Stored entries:
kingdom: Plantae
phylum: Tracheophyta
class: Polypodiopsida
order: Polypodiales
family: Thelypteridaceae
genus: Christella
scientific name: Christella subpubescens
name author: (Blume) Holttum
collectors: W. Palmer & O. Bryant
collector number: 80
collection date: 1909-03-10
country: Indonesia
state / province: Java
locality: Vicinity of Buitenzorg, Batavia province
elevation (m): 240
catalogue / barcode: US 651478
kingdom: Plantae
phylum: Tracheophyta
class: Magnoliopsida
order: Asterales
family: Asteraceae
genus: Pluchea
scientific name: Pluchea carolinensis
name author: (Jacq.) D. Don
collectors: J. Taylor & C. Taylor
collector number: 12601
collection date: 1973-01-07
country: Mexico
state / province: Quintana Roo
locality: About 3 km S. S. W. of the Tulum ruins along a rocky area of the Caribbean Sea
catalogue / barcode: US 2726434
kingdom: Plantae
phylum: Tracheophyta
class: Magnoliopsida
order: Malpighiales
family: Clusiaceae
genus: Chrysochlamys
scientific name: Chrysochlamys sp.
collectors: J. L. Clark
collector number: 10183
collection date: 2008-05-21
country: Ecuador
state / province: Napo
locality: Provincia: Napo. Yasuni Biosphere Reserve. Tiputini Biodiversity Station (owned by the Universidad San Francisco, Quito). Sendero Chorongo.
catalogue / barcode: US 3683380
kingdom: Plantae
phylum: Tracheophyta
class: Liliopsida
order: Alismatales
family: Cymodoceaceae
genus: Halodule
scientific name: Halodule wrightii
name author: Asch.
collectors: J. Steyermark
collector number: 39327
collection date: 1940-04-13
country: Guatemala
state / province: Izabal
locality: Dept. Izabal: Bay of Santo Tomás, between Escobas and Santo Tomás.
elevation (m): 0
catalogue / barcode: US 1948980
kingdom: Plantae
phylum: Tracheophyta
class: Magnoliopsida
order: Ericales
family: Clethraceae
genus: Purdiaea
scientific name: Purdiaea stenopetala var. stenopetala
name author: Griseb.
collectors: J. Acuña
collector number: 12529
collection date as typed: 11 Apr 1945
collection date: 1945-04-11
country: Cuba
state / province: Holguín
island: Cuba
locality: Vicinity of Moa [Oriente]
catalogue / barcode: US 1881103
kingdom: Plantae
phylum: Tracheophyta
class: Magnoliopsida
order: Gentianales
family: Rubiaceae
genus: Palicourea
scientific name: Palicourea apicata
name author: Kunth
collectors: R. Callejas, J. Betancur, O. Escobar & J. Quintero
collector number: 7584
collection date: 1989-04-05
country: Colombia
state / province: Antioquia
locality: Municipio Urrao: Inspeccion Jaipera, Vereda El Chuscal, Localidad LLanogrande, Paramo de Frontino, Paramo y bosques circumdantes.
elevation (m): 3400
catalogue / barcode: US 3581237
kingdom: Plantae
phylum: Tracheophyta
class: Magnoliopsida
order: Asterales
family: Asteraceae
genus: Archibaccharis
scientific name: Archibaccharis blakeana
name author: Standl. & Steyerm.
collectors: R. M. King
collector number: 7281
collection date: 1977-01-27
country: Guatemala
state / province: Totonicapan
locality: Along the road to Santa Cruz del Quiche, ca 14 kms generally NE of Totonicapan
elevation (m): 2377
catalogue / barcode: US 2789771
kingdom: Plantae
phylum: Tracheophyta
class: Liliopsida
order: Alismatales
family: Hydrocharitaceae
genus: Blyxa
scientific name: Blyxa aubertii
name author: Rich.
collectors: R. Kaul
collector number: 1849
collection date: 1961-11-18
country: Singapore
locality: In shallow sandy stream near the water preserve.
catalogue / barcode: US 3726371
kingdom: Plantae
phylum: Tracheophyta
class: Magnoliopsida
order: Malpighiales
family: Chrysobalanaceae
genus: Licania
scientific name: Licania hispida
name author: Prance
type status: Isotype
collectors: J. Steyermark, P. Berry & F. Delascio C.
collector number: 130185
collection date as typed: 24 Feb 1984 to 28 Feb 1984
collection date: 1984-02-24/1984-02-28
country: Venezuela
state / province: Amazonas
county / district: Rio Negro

• [Problem to solve]: Update the lines above by replacing every "state / province" with "region" and leaving everything else untouched.

• [The answer]:
kingdom: Plantae
phylum: Tracheophyta
class: Polypodiopsida
order: Polypodiales
family: Thelypteridaceae
genus: Christella
scientific name: Christella subpubescens
name author: (Blume) Holttum
collectors: W. Palmer & O. Bryant
collector number: 80
collection date: 1909-03-10
country: Indonesia
region: Java
locality: Vicinity of Buitenzorg, Batavia province
elevation (m): 240
catalogue / barcode: US 651478
kingdom: Plantae
phylum: Tracheophyta
class: Magnoliopsida
order: Asterales
family: Asteraceae
genus: Pluchea
scientific name: Pluchea carolinensis
name author: (Jacq.) D. Don
collectors: J. Taylor & C. Taylor
collector number: 12601
collection date: 1973-01-07
country: Mexico
region: Quintana Roo
locality: About 3 km S. S. W. of the Tulum ruins along a rocky area of the Caribbean Sea
catalogue / barcode: US 2726434
kingdom: Plantae
phylum: Tracheophyta
class: Magnoliopsida
order: Malpighiales
family: Clusiaceae
genus: Chrysochlamys
scientific name: Chrysochlamys sp.
collectors: J. L. Clark
collector number: 10183
collection date: 2008-05-21
country: Ecuador
region: Napo
locality: Provincia: Napo. Yasuni Biosphere Reserve. Tiputini Biodiversity Station (owned by the Universidad San Francisco, Quito). Sendero Chorongo.
catalogue / barcode: US 3683380
kingdom: Plantae
phylum: Tracheophyta
class: Liliopsida
order: Alismatales
family: Cymodoceaceae
genus: Halodule
scientific name: Halodule wrightii
name author: Asch.
collectors: J. Steyermark
collector number: 39327
collection date: 1940-04-13
country: Guatemala
region: Izabal
locality: Dept. Izabal: Bay of Santo Tomás, between Escobas and Santo Tomás.
elevation (m): 0
catalogue / barcode: US 1948980
kingdom: Plantae
phylum: Tracheophyta
class: Magnoliopsida
order: Ericales
family: Clethraceae
genus: Purdiaea
scientific name: Purdiaea stenopetala var. stenopetala
name author: Griseb.
collectors: J. Acuña
collector number: 12529
collection date as typed: 11 Apr 1945
collection date: 1945-04-11
country: Cuba
region: Holguín
island: Cuba
locality: Vicinity of Moa [Oriente]
catalogue / barcode: US 1881103
kingdom: Plantae
phylum: Tracheophyta
class: Magnoliopsida
order: Gentianales
family: Rubiaceae
genus: Palicourea
scientific name: Palicourea apicata
name author: Kunth
collectors: R. Callejas, J. Betancur, O. Escobar & J. Quintero
collector number: 7584
collection date: 1989-04-05
country: Colombia
region: Antioquia
locality: Municipio Urrao: Inspeccion Jaipera, Vereda El Chuscal, Localidad LLanogrande, Paramo de Frontino, Paramo y bosques circumdantes.
elevation (m): 3400
catalogue / barcode: US 3581237
kingdom: Plantae
phylum: Tracheophyta
class: Magnoliopsida
order: Asterales
family: Asteraceae
genus: Archibaccharis
scientific name: Archibaccharis blakeana
name author: Standl. & Steyerm.
collectors: R. M. King
collector number: 7281
collection date: 1977-01-27
country: Guatemala
region: Totonicapan
locality: Along the road to Santa Cruz del Quiche, ca 14 kms generally NE of Totonicapan
elevation (m): 2377
catalogue / barcode: US 2789771
kingdom: Plantae
phylum: Tracheophyta
class: Liliopsida
order: Alismatales
family: Hydrocharitaceae
genus: Blyxa
scientific name: Blyxa aubertii
name author: Rich.
collectors: R. Kaul
collector number: 1849
collection date: 1961-11-18
country: Singapore
locality: In shallow sandy stream near the water preserve.
catalogue / barcode: US 3726371
kingdom: Plantae
phylum: Tracheophyta
class: Magnoliopsida
order: Malpighiales
family: Chrysobalanaceae
genus: Licania
scientific name: Licania hispida
name author: Prance
type status: Isotype
collectors: J. Steyermark, P. Berry & F. Delascio C.
collector number: 130185
collection date as typed: 24 Feb 1984 to 28 Feb 1984
collection date: 1984-02-24/1984-02-28
country: Venezuela
region: Amazonas
county / district: Rio Negro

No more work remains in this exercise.